Little is known about the variation of 2C nuclear DNA content in zoysiagrass (Zoysia Willd.). Therefore, a glasshouse study including 20 cultivars and 16 experimental genotypes of Zoysia japonica Steud., Z. macrantha Desv., Z. matrella (L.) Merr., Z. minima (Colenso) Zotov, Z. pacifica (Goudswaard) M. Hotta & Kuroki, Z. pauciflora Mez, and select interspecific hybrids was conducted in 2008 at Gainesville, FL. Nuclei were stained with propidium iodide, and flow cytometry (FCM) analysis was conducted with a laser cytometer. Genotypes from Z. minima and Z. matrella had the largest (0.96 pg) and smallest (0.77 pg) 2C nuclear DNA content, respectively. The observed 0.19 pg spread between zoysiagrass species was less than variation reported in other tetraploid warm-season grasses within the same species. Results further suggest that midparent values for 2C nuclear DNA content of interspecific hybrids between Z. minima and other Zoysia spp. may be statistically detectable.
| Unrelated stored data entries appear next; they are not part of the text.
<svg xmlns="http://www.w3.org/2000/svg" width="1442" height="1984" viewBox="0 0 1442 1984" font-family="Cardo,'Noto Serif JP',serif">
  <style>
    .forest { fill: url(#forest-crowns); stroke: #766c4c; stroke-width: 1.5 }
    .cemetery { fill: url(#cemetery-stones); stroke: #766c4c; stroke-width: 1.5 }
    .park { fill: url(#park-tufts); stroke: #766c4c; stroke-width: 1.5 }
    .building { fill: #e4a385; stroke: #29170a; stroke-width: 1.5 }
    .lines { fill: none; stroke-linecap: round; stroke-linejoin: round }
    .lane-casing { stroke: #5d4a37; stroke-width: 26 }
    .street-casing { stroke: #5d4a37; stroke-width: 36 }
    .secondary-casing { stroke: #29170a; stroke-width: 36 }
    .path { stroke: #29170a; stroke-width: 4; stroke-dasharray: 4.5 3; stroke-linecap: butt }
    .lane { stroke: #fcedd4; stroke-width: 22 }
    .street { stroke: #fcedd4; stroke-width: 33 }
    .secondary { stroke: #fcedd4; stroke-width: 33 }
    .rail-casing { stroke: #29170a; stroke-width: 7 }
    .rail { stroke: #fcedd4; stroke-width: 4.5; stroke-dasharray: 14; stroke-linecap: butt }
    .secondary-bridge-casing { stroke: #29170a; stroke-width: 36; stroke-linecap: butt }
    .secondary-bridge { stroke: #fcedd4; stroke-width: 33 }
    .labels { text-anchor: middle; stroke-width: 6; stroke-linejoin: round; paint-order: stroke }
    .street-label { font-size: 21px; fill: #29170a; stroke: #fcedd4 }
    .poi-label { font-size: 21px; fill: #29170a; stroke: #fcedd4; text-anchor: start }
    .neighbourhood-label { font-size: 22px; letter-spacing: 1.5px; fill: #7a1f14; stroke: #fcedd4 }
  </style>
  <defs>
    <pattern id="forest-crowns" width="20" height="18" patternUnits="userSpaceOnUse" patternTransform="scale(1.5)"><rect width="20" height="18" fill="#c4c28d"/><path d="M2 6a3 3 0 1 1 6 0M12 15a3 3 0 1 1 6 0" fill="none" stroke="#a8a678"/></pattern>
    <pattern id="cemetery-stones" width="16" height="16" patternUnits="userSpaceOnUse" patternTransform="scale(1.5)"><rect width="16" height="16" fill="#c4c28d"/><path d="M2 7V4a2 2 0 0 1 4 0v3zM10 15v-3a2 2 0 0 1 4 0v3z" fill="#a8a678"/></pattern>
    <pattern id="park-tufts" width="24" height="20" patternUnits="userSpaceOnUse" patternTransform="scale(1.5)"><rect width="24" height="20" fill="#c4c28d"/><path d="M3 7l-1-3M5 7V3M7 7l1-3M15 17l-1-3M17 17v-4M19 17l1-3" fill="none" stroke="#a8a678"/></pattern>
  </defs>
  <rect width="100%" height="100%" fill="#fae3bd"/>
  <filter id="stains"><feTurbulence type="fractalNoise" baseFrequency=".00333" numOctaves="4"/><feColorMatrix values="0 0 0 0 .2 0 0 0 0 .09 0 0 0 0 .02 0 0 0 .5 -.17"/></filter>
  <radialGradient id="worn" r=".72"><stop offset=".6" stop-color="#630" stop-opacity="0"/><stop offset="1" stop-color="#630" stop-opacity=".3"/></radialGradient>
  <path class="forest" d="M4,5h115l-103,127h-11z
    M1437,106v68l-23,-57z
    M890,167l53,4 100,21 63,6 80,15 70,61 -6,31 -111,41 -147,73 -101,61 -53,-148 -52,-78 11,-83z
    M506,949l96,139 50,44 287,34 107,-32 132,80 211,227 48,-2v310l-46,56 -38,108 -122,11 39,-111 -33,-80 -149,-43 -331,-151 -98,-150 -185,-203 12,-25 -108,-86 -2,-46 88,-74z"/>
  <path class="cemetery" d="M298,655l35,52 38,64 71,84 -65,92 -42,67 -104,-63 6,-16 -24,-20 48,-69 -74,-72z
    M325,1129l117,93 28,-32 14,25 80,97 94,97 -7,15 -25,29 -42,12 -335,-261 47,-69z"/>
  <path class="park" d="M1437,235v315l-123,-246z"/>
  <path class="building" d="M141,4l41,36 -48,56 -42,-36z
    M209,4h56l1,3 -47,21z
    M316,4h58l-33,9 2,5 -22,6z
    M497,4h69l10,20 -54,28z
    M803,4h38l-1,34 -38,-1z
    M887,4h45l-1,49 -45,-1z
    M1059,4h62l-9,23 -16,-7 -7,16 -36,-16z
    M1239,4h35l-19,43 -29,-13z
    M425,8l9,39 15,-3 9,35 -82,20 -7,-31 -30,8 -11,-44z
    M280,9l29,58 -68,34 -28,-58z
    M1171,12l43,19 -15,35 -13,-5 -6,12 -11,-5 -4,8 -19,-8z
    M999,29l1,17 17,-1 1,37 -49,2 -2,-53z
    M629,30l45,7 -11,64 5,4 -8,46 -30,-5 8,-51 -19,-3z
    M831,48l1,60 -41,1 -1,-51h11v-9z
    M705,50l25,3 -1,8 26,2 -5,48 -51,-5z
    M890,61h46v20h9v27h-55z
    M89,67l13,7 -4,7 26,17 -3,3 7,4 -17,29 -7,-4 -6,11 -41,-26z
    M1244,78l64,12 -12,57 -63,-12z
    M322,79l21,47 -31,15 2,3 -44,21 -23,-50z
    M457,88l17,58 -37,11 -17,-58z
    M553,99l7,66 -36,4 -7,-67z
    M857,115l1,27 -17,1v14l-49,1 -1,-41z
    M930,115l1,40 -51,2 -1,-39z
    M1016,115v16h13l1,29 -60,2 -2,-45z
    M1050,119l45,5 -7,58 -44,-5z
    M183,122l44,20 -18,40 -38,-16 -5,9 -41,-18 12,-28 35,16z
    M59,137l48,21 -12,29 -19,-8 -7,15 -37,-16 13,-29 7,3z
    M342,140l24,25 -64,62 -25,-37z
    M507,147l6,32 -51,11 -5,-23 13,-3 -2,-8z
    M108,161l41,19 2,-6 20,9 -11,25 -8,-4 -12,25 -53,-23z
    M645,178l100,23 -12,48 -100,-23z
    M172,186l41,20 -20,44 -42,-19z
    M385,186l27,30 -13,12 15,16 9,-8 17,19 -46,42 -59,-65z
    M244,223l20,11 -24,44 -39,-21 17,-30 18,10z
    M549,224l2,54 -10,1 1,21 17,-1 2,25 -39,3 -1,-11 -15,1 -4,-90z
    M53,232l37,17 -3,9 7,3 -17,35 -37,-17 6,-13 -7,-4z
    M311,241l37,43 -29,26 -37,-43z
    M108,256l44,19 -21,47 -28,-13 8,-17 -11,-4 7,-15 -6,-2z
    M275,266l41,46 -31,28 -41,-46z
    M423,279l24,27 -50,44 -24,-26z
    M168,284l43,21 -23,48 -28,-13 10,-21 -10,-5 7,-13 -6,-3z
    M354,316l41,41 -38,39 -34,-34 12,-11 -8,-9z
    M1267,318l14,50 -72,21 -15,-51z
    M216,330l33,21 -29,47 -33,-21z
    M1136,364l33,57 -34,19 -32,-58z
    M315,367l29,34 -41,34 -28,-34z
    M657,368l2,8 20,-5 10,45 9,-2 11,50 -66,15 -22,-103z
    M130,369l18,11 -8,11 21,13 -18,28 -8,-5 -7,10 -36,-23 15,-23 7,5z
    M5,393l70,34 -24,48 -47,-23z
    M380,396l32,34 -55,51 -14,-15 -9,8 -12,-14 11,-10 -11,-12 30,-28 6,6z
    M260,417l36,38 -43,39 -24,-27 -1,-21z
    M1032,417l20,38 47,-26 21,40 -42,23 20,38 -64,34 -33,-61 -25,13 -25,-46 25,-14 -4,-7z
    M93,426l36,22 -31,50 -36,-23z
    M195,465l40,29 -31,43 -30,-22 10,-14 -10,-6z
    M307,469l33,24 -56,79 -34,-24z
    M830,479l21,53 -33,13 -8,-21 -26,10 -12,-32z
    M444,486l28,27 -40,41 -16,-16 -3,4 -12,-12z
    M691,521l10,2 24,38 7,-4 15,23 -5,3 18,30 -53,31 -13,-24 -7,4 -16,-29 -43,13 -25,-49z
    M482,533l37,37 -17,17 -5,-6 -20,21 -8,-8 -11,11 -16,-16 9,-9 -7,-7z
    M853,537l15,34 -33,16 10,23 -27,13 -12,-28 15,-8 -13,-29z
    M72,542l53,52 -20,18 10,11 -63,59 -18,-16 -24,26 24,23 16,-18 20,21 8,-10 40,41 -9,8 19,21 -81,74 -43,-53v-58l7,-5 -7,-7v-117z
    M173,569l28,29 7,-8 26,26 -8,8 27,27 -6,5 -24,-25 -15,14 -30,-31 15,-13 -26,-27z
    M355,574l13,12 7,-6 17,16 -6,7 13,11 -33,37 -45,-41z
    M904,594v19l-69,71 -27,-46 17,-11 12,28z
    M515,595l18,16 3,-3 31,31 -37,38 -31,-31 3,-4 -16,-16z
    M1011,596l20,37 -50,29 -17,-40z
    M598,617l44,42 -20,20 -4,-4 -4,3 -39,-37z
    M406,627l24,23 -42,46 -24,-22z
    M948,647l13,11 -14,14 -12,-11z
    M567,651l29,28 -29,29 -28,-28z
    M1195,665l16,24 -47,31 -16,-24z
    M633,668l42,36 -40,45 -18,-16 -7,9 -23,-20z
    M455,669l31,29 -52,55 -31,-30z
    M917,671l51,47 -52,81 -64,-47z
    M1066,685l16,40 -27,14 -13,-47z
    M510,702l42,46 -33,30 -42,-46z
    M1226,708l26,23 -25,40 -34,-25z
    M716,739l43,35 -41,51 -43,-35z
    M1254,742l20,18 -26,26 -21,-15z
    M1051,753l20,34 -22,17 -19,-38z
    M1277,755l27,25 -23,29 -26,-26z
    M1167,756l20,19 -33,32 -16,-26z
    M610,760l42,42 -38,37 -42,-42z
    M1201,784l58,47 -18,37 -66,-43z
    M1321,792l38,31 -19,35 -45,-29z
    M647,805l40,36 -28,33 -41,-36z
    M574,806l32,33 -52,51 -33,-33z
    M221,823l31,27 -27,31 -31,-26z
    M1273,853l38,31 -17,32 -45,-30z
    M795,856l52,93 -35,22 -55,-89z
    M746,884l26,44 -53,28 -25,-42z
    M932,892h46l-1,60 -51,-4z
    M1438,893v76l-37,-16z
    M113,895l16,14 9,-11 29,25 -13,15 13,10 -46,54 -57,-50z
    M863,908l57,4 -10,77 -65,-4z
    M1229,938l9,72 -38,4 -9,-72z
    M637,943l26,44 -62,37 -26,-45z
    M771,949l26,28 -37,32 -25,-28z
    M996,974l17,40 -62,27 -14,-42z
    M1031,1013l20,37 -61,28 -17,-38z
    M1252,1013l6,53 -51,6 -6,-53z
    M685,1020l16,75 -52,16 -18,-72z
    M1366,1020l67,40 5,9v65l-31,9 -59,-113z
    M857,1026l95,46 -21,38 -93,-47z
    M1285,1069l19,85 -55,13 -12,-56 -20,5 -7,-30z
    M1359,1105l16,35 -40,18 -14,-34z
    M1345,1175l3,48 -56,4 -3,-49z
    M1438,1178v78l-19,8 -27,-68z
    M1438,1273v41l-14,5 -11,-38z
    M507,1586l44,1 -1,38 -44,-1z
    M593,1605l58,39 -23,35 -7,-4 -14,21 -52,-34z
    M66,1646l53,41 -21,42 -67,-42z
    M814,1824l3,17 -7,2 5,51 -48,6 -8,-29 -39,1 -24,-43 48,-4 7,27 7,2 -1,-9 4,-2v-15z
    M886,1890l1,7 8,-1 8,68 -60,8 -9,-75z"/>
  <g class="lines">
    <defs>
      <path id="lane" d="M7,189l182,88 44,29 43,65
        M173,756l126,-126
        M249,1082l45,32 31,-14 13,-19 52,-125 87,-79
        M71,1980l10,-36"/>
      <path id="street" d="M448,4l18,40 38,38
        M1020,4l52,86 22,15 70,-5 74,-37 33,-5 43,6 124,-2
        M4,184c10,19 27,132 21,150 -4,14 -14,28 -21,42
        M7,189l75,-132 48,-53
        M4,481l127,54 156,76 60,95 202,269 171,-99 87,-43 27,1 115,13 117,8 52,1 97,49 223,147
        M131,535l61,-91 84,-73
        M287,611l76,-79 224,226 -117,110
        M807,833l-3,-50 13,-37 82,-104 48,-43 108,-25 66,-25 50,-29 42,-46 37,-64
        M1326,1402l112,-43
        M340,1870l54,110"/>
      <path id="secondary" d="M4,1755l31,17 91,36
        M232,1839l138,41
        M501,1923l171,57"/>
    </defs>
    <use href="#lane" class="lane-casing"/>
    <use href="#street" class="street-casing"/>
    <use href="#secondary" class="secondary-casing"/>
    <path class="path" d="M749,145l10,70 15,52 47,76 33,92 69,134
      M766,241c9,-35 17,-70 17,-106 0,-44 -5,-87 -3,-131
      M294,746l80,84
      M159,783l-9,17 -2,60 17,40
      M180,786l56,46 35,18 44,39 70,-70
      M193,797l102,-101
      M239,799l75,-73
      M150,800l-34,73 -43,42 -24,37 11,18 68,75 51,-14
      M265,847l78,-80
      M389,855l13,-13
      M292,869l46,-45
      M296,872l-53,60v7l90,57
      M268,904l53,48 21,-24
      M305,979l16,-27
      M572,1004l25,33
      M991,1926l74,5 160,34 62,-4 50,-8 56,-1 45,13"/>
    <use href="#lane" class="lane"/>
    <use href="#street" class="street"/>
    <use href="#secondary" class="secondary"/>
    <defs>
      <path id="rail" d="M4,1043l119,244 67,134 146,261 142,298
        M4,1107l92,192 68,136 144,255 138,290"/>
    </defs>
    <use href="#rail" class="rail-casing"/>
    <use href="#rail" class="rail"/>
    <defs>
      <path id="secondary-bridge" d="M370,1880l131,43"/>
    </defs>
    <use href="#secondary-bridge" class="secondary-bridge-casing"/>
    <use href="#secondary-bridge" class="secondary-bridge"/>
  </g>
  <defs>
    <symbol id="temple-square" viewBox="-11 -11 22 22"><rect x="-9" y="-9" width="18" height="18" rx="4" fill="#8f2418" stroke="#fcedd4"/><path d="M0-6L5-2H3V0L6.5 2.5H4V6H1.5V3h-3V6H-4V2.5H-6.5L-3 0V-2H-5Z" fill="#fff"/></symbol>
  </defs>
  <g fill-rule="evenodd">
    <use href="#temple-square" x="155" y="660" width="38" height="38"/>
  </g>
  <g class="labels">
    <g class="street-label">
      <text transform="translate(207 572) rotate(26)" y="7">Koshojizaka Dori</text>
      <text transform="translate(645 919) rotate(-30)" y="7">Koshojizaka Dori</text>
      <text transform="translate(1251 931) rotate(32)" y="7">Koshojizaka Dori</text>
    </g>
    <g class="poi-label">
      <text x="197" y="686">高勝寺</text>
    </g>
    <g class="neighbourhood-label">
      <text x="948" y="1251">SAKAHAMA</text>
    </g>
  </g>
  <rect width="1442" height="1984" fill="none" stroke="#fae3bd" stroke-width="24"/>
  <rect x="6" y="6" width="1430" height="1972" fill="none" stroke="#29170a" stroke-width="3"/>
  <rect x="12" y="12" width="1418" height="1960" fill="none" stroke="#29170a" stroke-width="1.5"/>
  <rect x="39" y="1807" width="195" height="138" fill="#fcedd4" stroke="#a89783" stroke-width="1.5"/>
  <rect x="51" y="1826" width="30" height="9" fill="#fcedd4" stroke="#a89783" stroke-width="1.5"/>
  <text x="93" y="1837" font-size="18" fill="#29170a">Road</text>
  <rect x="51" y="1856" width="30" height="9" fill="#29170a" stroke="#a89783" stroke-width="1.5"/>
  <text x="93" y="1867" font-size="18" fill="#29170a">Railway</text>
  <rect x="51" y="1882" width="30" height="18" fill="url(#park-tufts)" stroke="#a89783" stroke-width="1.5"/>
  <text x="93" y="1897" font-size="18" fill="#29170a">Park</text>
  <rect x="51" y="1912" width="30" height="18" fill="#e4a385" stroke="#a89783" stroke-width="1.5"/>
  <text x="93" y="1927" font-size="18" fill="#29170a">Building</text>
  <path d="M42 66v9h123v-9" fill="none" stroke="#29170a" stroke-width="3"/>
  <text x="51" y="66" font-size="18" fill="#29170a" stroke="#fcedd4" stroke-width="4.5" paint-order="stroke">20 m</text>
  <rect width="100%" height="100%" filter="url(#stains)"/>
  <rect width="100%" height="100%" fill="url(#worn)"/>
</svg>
Zoysiagrasses have one of the smallest genome sizes but are extremely diverse with respect to morphology, growth habit, and response to abiotic and biotic stresses. This information supports the large genome constraint hypothesis that species with small genome sizes are better able to adapt to environmental changes due to a lack of evolutionary limitations associated with large amounts of repetitive DNA.